EXCERPTED TEXT
Let us have the courage to see things as they are. There are two options. The
option of war might seem a priori to be the swiftest, but let us not forget that
having won the war, peace has to be built. Let us not delude ourselves. This
will be long and difficult because it will be necessary to preserve Iraq's unity
and to restore stability in a lasting way in a country and a region harshly
affected by the intrusion of force. Faced
with that prospective, there is an alternative -- inspections -- which allow us
to move forward day by day with the effective and peaceful disarmament of Iraq.
In the end, is that choice not the most sure and most rapid? No one
today can claim that the path of war will be shorter than the path of
inspections. No one can claim that it would lead to a safer, more just, more
stable world, for war is always the sanction of failure. Would this be our sole
recourse in the face of the many challenges at this time? So let
us give the United Nations inspectors the time they need for their mission to
succeed, but also let us all be vigilant and ask Mr. Blix and Mr. ElBaradei to
report regularly to the council. France,
for its part, would propose another meeting on 14 March at the ministerial level
to assess the situation. We would then be able to judge the progress made and
what remains to be done. Given
this context, the use of force is not justified at this time. There is an
alternative to war: Disarming Iraq via inspections. Moreover, premature recourse
to the military option would be fraught with risks. The authority of our action
is based today on the unity of the international community. Premature military
intervention will bring this unity into question, and that would detract from
its legitimacy and in the long run, its effectiveness. Such intervention could
have incalculable consequences for the stability of this scarred and fragile
region. It would compound the sense of injustice, increase tension and risk
paving the way to other conflicts. We all
share the same priority: Fighting terrorism mercilessly. This fight requires
total determination. Since the tragedy of September 11, this has been one of the
highest priorities facing our peoples. France has been struck hard by this
terrible scourge several times, and it is wholly mobilized in this fight which
involves all of us, which we must pursue together. That was the sense of the
Security Council meeting held on 20 January and France's initiative. Ten
days ago, the U.S. secretary of State, Mr. Powell, reported alleged links
between al Qaeda and the Baghdad regime. Given the present state of our research
and intelligence in liaison with our allies, nothing allows us to establish such
links. But we must assess the impact that disputed military action would have on
this level. Would such intervention today not be liable to exacerbate divisions
between societies, cultures, peoples; divisions that nurture terrorism? All
along, France has been saying we do not exclude the possibility that force may
have to be used one day. If the inspectors reports concluded it was impossible
to continue inspections, the council would then have to take a decision and its
members would have to meet all of their responsibilities. In
such an eventuality, I just want to recall now the questions I stressed at our
last debate on 4 February, which we must answer. To
what extent do the nature and extent of the threat justify immediate recourse to
force? How do
we ensure that the considerable risks of such intervention can actually be kept
under control? In any
case, in such an eventuality, it is the unity of the international community
that would ensure and guarantee its effectiveness. It is the United Nations
that, whatever happens, will still tomorrow be at the center of the peace to be
built. To
those who are anguished, wondering when and how we are going to cede to war, I
would like to say that nothing at any time in this council will be done in
haste, in misunderstanding, out of suspicion or out of fear. In
this temple of the United Nations, we are the guardians of an ideal, the
guardians of a conscience. The onerous responsibility and immense honor we have
must lead us to give priority to disarmament in peace.

SUPPLIED MATERIAL

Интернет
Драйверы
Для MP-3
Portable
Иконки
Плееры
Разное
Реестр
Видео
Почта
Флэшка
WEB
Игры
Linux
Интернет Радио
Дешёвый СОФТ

WORK REQUEST 1
List every calendar date that the speech on Iraq mentions, in the order they appear.
WORK REQUEST 2
Answer these questions from the speech on Iraq:
(a) Whom does the speech ask to report regularly to the council?
(b) What priority does the speech say everyone shares?
(c) Between whom did Mr. Powell report alleged links?

REPLY 1
14 March
September 11
20 January
4 February

REPLY 2
(a) Mr. Blix and Mr. ElBaradei
(b) Fighting terrorism mercilessly
(c) Al Qaeda and the Baghdad regime